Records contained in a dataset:
◇ ◇ ◇ ◇

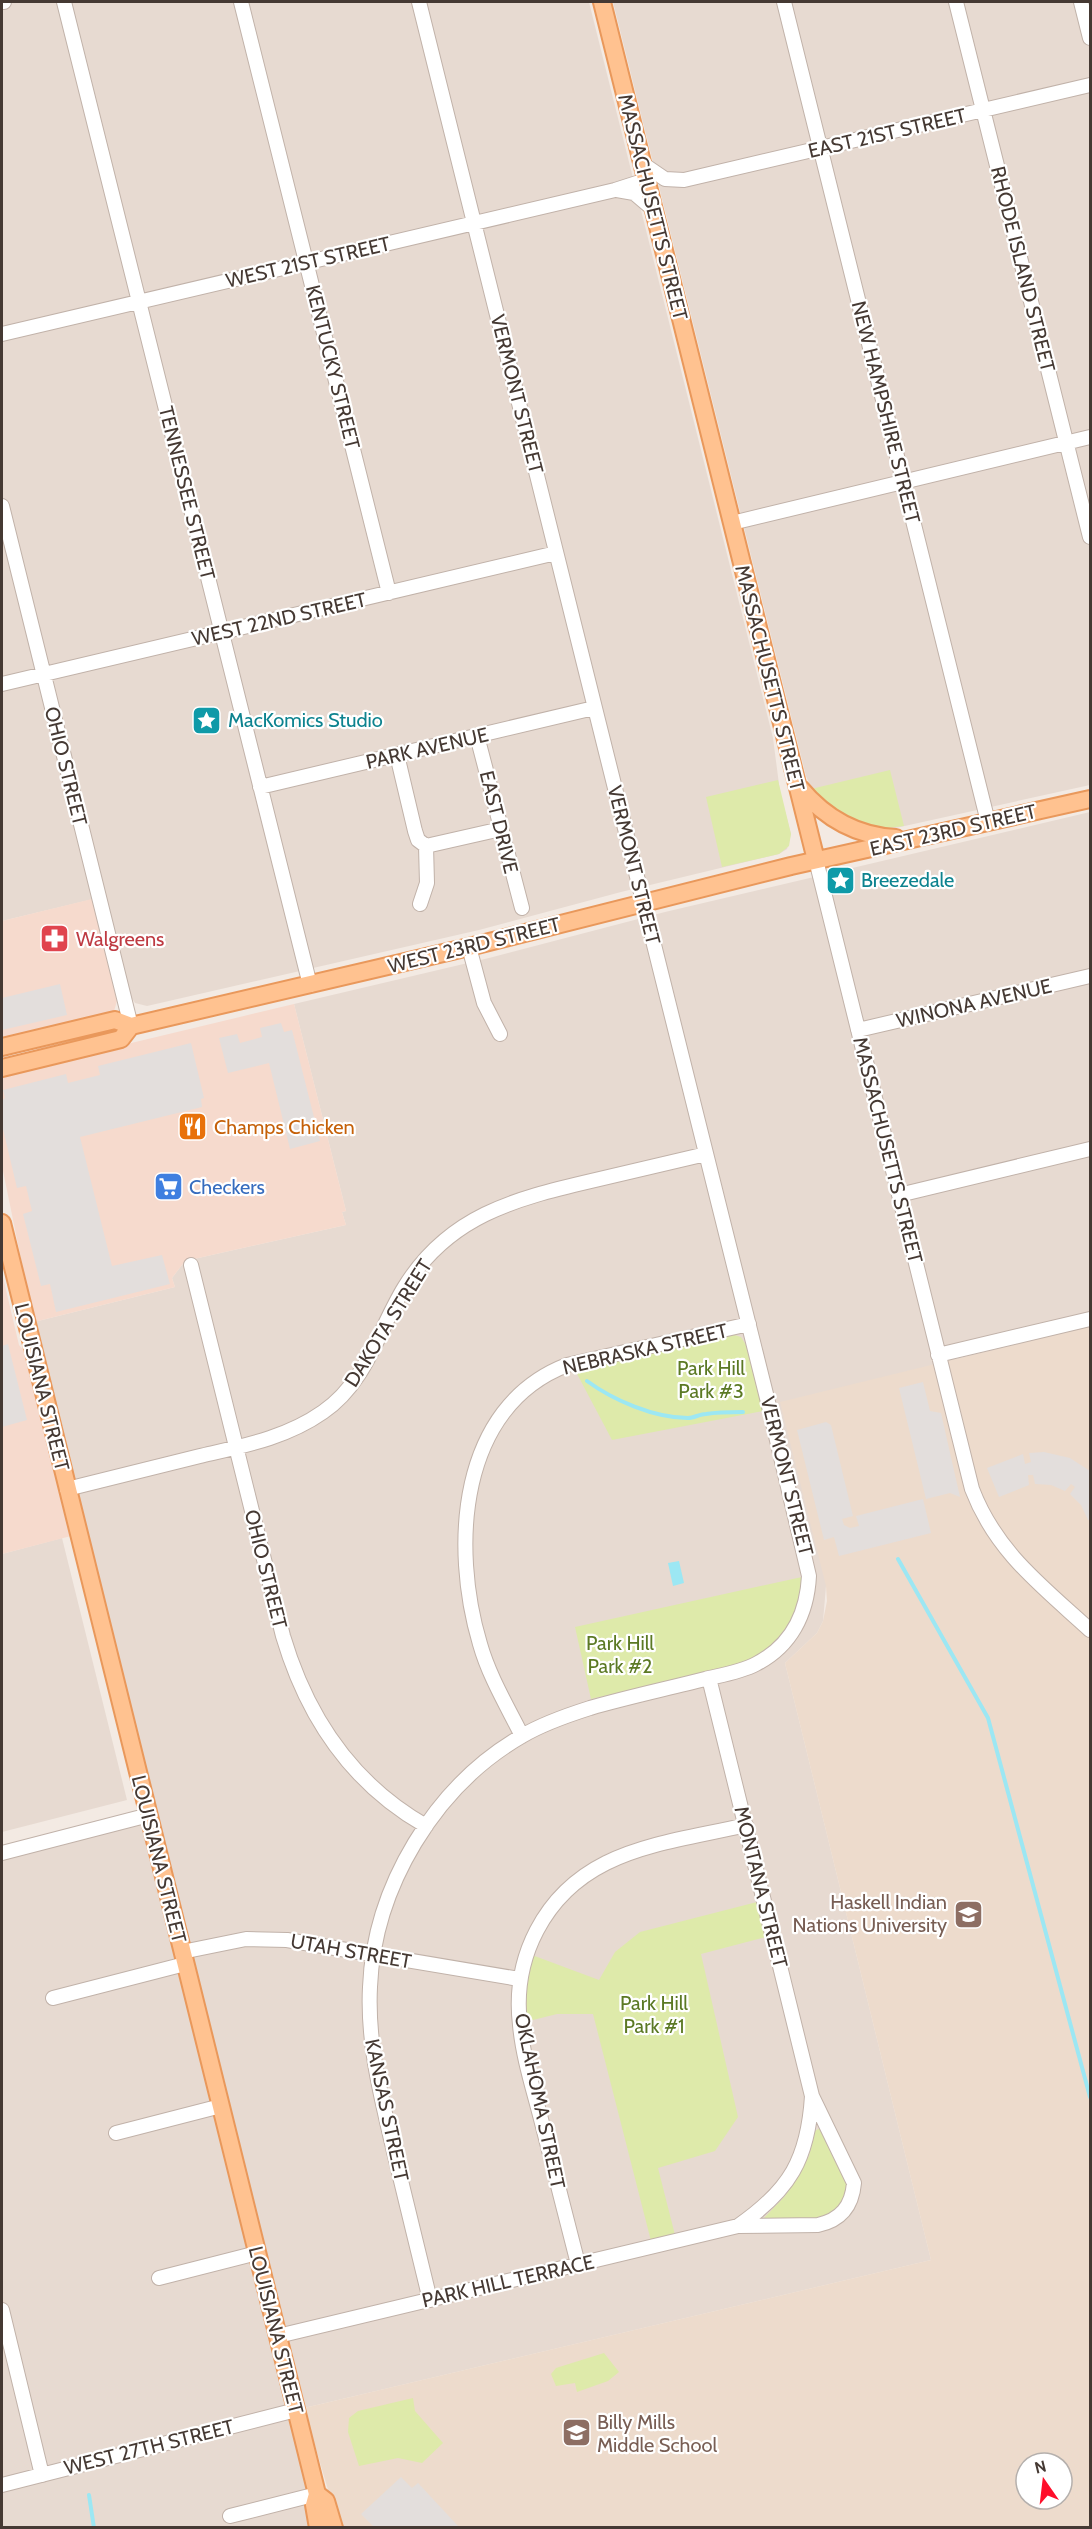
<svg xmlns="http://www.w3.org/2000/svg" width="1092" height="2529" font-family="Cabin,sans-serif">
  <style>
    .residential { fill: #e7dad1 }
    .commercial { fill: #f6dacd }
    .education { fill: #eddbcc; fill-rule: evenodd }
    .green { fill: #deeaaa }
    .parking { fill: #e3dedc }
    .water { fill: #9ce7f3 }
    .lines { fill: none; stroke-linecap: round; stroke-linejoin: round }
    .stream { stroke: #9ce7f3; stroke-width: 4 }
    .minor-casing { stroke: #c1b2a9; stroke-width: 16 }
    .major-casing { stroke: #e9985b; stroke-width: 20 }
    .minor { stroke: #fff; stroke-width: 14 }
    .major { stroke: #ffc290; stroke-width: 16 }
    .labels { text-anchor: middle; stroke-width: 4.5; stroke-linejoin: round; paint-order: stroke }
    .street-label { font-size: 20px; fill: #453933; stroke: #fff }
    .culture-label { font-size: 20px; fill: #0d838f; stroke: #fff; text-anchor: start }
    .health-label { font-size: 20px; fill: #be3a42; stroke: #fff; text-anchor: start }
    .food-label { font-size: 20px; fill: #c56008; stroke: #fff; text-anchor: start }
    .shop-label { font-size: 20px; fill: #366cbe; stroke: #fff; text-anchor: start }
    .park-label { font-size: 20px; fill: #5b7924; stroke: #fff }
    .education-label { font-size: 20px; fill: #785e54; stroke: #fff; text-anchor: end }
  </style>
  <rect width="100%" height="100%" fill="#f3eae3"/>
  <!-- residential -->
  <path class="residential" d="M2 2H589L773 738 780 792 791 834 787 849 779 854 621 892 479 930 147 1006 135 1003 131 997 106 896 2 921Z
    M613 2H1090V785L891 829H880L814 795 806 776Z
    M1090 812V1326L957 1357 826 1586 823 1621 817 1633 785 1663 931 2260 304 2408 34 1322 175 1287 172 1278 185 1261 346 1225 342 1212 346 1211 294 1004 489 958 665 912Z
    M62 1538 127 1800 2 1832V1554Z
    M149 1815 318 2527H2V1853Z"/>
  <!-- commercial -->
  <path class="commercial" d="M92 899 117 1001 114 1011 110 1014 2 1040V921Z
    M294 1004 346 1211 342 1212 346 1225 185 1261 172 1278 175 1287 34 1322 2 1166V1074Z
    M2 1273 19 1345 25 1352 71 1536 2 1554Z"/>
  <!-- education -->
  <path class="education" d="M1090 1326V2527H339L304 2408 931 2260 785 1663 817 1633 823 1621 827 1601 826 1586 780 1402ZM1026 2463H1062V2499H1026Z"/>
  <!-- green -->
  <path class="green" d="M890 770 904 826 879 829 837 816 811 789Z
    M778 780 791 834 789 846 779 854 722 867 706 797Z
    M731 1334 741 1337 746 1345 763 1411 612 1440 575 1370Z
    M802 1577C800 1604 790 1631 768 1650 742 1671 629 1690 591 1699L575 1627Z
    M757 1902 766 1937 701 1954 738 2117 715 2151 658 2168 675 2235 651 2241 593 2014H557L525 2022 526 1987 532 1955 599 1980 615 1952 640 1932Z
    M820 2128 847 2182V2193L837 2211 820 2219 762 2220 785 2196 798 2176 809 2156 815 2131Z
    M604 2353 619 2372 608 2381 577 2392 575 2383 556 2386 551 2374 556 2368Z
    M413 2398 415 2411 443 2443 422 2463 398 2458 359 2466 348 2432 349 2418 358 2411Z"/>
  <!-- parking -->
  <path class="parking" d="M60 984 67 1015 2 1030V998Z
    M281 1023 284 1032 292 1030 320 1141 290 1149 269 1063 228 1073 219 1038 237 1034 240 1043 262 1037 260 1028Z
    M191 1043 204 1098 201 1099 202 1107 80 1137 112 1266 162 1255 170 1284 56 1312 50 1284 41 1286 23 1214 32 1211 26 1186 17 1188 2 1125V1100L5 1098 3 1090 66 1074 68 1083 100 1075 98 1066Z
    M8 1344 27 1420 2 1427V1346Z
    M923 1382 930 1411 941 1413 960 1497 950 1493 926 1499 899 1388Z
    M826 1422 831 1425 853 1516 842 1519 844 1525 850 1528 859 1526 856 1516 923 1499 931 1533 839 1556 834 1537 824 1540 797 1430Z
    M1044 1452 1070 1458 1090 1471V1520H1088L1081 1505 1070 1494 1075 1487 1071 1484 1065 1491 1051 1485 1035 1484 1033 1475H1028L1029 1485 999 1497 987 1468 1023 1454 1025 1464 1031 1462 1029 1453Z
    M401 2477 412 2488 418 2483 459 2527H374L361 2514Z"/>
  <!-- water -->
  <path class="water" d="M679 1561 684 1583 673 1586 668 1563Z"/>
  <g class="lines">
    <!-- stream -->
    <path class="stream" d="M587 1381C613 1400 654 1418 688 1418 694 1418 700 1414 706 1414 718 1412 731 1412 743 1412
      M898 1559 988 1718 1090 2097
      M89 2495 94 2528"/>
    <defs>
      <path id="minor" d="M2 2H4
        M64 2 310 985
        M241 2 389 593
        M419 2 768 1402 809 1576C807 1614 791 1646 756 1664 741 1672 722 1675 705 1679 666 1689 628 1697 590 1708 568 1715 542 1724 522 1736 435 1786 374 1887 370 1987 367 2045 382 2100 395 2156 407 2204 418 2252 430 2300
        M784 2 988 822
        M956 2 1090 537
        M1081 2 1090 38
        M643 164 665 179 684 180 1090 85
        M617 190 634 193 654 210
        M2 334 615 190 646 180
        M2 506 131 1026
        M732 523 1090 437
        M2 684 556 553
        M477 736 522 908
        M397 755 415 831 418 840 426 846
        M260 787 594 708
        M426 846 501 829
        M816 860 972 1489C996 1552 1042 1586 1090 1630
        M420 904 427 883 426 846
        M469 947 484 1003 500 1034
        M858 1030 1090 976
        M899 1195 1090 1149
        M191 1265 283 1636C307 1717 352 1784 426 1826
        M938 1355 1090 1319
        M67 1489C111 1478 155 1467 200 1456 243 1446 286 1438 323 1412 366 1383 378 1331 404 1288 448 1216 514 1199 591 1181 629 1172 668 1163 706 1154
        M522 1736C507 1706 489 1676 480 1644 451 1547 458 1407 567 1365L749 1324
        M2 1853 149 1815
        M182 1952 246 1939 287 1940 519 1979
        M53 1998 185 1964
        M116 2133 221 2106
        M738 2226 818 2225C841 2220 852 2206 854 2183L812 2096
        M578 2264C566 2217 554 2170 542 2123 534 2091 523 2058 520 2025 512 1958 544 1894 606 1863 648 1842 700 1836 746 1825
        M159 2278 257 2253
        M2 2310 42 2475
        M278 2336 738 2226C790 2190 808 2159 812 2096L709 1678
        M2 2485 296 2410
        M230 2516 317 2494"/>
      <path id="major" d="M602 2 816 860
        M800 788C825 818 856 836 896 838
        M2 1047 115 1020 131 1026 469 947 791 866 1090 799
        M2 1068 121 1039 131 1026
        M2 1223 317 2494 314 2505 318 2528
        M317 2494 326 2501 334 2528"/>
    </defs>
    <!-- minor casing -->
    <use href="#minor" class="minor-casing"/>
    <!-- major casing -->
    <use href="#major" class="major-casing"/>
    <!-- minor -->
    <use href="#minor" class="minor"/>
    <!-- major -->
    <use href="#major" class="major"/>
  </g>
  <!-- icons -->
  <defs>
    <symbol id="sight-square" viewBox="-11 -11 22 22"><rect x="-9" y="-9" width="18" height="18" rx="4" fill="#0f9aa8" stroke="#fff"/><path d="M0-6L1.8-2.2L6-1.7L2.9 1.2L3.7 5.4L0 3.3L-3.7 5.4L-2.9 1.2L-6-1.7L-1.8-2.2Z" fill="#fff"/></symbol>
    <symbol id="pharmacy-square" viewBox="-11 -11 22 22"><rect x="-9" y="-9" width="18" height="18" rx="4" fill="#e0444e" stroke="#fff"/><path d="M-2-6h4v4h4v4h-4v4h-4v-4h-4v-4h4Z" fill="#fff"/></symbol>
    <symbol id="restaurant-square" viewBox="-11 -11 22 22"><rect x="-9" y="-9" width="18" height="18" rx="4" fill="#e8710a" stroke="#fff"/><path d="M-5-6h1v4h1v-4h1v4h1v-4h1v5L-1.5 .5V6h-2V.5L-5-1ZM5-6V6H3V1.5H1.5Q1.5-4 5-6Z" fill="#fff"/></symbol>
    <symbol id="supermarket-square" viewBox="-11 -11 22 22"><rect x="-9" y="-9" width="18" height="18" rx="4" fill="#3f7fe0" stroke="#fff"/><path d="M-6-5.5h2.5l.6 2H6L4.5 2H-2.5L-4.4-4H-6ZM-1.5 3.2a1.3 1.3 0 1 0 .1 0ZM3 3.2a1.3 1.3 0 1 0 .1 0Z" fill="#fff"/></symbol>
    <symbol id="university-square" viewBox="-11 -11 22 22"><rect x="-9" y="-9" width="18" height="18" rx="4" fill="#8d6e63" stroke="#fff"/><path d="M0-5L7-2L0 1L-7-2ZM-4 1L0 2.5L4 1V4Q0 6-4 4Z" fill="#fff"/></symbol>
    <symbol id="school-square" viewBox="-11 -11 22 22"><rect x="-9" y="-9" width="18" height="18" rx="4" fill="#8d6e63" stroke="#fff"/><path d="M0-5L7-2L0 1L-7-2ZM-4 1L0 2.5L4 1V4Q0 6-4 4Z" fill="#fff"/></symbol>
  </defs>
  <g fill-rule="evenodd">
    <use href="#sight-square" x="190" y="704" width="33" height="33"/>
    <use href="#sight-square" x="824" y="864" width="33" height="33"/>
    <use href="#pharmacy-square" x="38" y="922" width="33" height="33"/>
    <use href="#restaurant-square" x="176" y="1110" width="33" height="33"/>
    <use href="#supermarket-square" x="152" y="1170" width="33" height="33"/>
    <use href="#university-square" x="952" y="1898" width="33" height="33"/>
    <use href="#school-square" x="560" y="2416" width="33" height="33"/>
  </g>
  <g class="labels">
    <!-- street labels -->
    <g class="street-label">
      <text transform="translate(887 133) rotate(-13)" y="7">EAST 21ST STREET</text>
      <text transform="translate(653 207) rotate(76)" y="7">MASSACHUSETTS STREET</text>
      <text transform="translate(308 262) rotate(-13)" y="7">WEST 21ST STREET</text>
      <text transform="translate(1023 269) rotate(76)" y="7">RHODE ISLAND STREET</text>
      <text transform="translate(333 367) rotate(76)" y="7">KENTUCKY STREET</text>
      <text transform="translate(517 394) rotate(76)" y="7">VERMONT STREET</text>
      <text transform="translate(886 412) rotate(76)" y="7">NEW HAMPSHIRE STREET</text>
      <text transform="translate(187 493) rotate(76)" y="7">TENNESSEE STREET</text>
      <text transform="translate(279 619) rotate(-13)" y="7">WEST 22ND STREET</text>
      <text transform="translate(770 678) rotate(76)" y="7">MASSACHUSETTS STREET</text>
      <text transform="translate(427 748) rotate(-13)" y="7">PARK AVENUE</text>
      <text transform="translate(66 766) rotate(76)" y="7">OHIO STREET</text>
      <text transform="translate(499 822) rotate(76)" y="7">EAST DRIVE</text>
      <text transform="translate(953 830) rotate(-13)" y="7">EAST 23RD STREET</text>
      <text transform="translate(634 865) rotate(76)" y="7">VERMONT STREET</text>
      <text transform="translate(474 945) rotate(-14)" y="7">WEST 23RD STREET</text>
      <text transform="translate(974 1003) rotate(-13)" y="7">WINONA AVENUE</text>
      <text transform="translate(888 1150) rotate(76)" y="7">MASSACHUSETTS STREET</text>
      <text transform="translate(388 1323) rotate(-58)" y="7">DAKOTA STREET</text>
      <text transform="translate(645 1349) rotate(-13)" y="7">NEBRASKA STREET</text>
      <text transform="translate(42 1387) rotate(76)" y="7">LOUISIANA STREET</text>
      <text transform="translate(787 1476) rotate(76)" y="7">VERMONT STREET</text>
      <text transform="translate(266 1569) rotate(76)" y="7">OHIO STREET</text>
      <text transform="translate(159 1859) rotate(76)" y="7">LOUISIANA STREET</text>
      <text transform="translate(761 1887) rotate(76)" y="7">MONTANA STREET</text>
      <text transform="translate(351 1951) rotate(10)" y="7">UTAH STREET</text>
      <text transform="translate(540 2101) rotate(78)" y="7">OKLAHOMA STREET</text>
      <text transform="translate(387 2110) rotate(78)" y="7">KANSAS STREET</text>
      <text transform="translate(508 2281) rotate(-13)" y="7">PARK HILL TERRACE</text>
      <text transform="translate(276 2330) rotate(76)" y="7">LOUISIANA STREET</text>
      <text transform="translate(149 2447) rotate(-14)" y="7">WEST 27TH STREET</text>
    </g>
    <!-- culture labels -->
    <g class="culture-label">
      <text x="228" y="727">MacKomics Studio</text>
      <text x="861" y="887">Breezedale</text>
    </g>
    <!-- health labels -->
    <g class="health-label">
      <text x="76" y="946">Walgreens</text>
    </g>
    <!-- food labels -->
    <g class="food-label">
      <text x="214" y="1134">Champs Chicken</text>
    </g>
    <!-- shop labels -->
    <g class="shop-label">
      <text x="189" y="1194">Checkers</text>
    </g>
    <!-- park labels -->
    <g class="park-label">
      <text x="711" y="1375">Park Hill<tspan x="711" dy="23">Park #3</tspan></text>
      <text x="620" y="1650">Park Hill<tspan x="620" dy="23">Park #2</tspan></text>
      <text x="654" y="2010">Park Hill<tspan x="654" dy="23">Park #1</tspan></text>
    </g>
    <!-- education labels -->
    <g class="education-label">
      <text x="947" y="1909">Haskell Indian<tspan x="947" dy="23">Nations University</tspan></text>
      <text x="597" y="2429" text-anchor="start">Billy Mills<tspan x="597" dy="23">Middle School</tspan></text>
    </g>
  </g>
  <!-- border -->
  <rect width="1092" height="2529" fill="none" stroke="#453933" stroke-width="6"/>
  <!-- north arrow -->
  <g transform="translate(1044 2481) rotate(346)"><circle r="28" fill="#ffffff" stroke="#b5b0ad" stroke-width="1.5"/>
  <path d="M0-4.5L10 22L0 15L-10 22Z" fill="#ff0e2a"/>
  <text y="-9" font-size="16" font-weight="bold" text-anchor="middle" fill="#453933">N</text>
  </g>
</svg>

◇ ◇ ◇ ◇

About this task | Copy the stretch of the records above that runs from the line with "M294 1004 346" through the line with "M778 780 791". Both end lines belong in the copy, and nothing else does.

Output |
    M294 1004 346 1211 342 1212 346 1225 185 1261 172 1278 175 1287 34 1322 2 1166V1074Z
    M2 1273 19 1345 25 1352 71 1536 2 1554Z"/>
  <!-- education -->
  <path class="education" d="M1090 1326V2527H339L304 2408 931 2260 785 1663 817 1633 823 1621 827 1601 826 1586 780 1402ZM1026 2463H1062V2499H1026Z"/>
  <!-- green -->
  <path class="green" d="M890 770 904 826 879 829 837 816 811 789Z
    M778 780 791 834 789 846 779 854 722 867 706 797Z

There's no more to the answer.